Rules for Capital Letters in Type I shortening

The first letter is written as capital letter if the actual complete word starts with a capital letter

Rules for Full Stops in Type I shortening

A full stop is not used after type 1 shortening.

Type 2 shortening

The second type of shortening is type 2 shortening. In this type, the shortened words are not considered as real words. They are only used in writing, but they are always spelled in the full form. For example

Jan. – January

Fri. – Friday

etc.-  et cetera (It is a Latin term for “and the rest”)

For example, when we write a sentence we write it as “Please send me the accounts for the month of Dec, ” but we spell it as “Please send me the account for the month of December.”

Rules for capital letters in the case of Type II shortening

The first letter of a type 2 shortening is written in the capital letter only if the actual word starts with a capital letter.

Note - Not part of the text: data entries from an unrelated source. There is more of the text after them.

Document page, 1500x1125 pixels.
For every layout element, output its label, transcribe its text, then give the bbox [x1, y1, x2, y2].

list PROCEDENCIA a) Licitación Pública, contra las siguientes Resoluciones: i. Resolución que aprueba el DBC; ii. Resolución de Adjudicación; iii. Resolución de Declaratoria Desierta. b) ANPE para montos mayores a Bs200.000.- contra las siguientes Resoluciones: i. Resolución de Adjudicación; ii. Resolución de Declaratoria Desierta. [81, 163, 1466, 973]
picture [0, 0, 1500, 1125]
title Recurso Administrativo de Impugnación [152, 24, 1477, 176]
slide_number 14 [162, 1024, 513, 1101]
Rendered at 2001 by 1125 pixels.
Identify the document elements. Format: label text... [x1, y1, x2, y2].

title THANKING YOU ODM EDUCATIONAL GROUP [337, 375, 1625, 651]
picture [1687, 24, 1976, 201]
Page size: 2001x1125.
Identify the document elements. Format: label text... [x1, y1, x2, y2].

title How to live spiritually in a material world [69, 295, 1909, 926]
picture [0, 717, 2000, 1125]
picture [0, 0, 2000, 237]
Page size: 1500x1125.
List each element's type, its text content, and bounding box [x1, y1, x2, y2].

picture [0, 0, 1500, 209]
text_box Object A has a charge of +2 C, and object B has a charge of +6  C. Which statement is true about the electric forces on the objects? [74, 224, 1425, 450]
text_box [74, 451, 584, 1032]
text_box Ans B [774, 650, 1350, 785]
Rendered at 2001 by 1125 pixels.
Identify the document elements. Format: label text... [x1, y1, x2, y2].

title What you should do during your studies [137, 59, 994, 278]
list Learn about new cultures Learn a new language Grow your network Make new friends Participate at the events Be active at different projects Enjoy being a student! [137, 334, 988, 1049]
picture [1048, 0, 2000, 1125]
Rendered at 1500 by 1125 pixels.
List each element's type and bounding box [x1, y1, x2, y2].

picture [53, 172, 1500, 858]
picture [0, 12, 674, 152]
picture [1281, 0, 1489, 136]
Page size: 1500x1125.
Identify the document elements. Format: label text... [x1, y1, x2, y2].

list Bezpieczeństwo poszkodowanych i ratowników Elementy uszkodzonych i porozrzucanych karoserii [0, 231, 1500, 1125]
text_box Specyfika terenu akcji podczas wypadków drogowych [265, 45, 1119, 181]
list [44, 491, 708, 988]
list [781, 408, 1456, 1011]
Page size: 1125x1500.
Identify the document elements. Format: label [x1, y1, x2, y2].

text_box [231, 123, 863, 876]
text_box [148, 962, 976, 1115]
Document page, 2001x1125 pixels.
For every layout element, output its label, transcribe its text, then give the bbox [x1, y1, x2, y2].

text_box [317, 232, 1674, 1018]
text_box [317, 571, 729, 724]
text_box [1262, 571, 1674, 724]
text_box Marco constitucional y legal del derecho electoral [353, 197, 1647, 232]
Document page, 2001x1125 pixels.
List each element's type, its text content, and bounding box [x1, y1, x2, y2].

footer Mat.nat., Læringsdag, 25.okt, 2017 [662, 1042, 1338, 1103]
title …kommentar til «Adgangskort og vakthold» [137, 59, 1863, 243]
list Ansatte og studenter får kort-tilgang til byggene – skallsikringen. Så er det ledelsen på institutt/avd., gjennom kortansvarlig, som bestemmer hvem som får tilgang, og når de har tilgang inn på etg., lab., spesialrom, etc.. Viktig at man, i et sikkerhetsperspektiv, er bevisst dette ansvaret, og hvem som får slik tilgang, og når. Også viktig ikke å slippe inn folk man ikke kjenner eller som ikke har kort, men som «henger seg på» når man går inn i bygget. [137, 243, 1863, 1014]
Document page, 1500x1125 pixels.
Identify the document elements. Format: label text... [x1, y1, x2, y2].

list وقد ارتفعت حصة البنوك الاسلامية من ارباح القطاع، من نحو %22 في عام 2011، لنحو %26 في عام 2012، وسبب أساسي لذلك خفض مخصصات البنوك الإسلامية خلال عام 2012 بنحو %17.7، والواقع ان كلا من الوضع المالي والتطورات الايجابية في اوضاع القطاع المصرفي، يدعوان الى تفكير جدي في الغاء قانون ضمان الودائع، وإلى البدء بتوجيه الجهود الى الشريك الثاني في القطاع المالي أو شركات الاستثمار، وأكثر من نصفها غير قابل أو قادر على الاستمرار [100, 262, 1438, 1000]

Rules for full stops in the case of Type II shortening

In this case, there is an option to use full stops at the end of the abbreviated word. For example

February can be either written as Feb. or Feb

Other types of Abbreviations

Truncation- This type of abbreviation is formed by taking only the first part of the word. This type of abbreviation is generally used for denoting proper titles such as months, years, weekdays, etc. For example Mon., Sat., Oct., Feb., Dec., etc.

Clipped- It is similar to truncation but in this type of abbreviation middle or end part of the word is used. For example phone for the word telephone, fridge for the word refrigerator, etc.

Aphesis- In this type of abbreviation, the unstressed vowel is omitted at the start of the word. This is often used in normal conversations. For example ‘cause instead of because.

Portmanteau- The combination of two or more words together is called portmanteau. For example spork (spoon and fork), brunch- (breakfast and lunch), etc.